Guevara, who was captured and executed in Bolivia 40 years ago last week, coined the slogan "one, two, three, many Vietnams" to counter "U.S. imperialism."
"We are the axis of evil," Castro joked, using the label U.S. President George W. Bush slapped on North Korea, Iran and prewar Iraq and some officials in Washington have used to also refer to the leftist alliance Chavez has built to oppose U.S. policies in Latin America.
Castro, 81, appeared gaunt in a 17-minute video taped during a four-hour meeting with Chavez on Saturday and shown before his phone call on the Chavez show, which was broadcast live on Cuba's state-run television and radio.
Castro, who has undergone at least three major operations over 14 months for undisclosed intestinal problems, wore a red, white and blue track suit top over his pajamas and sat on a cushion in an armchair.
His long absence has fueled rumors about his imminent death and uncertainty over the future of the Western Hemisphere's only communist-run state.
In his one-hour telephone exchange with Chavez, Castro made no mention of his health or his political future. "I think I have to take some pill, but I will continue watching," Castro said before hanging up.
Castro has "recovered," Chavez said, and he ate yogurt during their meeting on Saturday. "He is in good spirits and has a very good color," Chavez said.
The five-hour broadcast was a tribute to Guevara, whose remains were placed a decade ago in a mausoleum in the Cuban city of Santa Clara under a statue of the guerrilla carrying a rifle. Guevara's widow and four children were present at the show.
Castro called Guevara a "sower of ideas" and spoke of his plan to spread revolution in Latin America, where left-wing leaders such as Chavez have emerged in the last decade, though by the ballot box and not armed insurgencies.
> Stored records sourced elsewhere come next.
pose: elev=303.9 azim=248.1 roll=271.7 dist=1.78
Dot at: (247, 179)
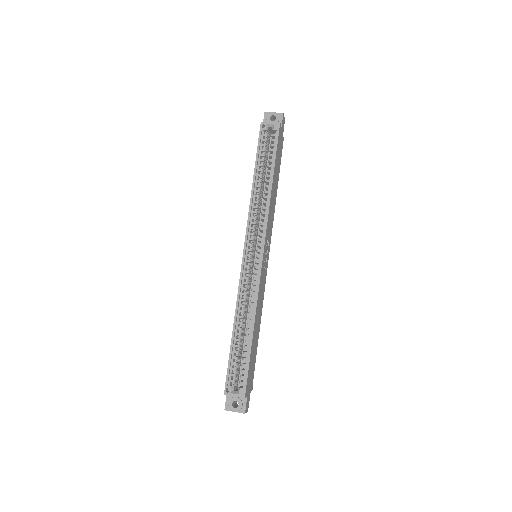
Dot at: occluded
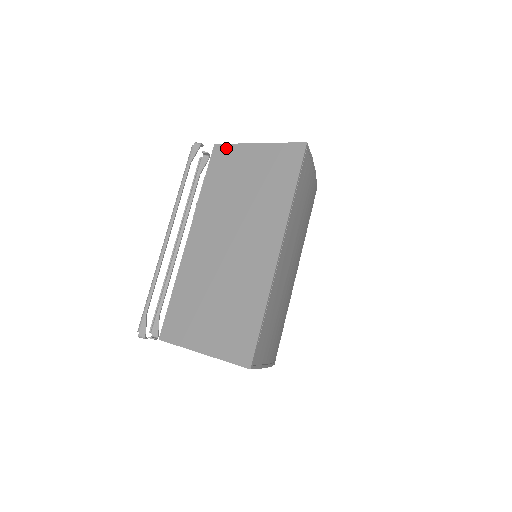
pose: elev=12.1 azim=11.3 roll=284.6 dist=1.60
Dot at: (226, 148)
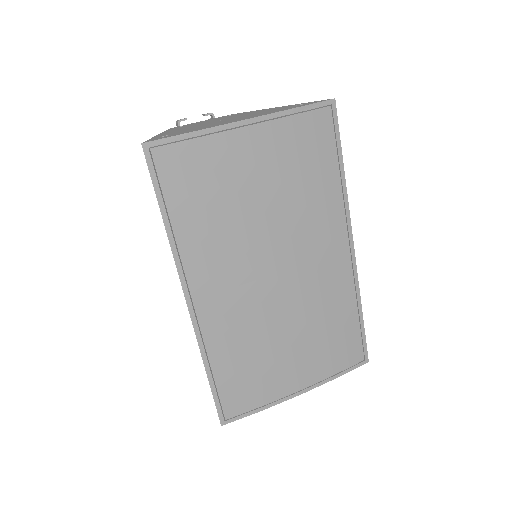
Dot at: occluded
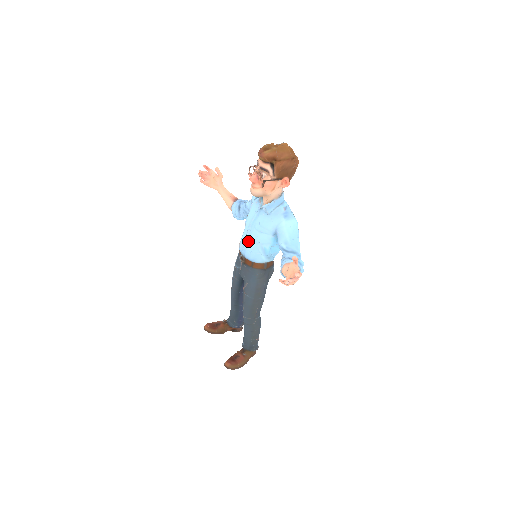
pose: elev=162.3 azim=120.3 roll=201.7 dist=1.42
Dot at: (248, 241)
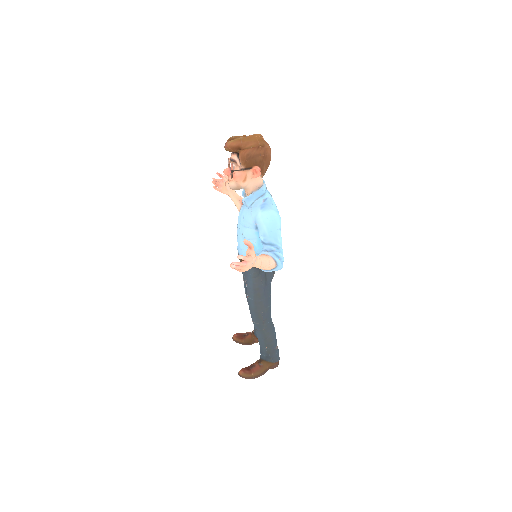
Dot at: (239, 238)
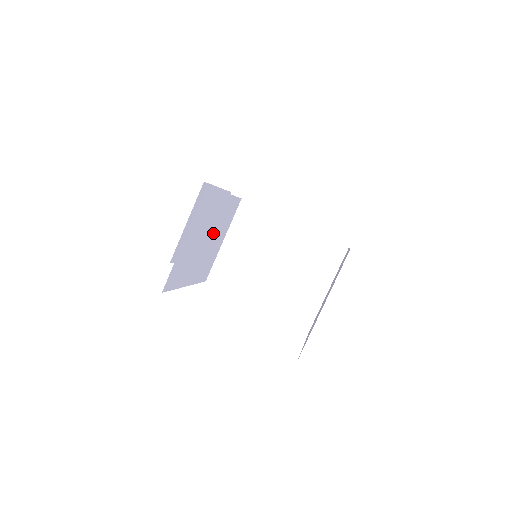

"The circumstances are more propitious than ever for the flowering of those ideas of revolution that Che spoke of," Castro said.
Chavez considers Castro his political mentor and has succeeded the Cuban leader as the main opponent of the United States in Latin America. He called Castro "our father."
Cubans said Castro looked better, but some said he should not return to hands-on governing. "The comandante may have recovered, but he will live longer if stuck to an advisory role as our guide," said Ariel Valdes, a computer technician.
Cuban exiles in Miami, a bastion of anti-Castro sentiment, said the Castro's video and telephone call did not point to a political comeback.
"Whether they show him on video, on the radio on the phone, it's more of the same. He's a political corpse," said Ninoska Perez of the exile group Cuban Liberty Council.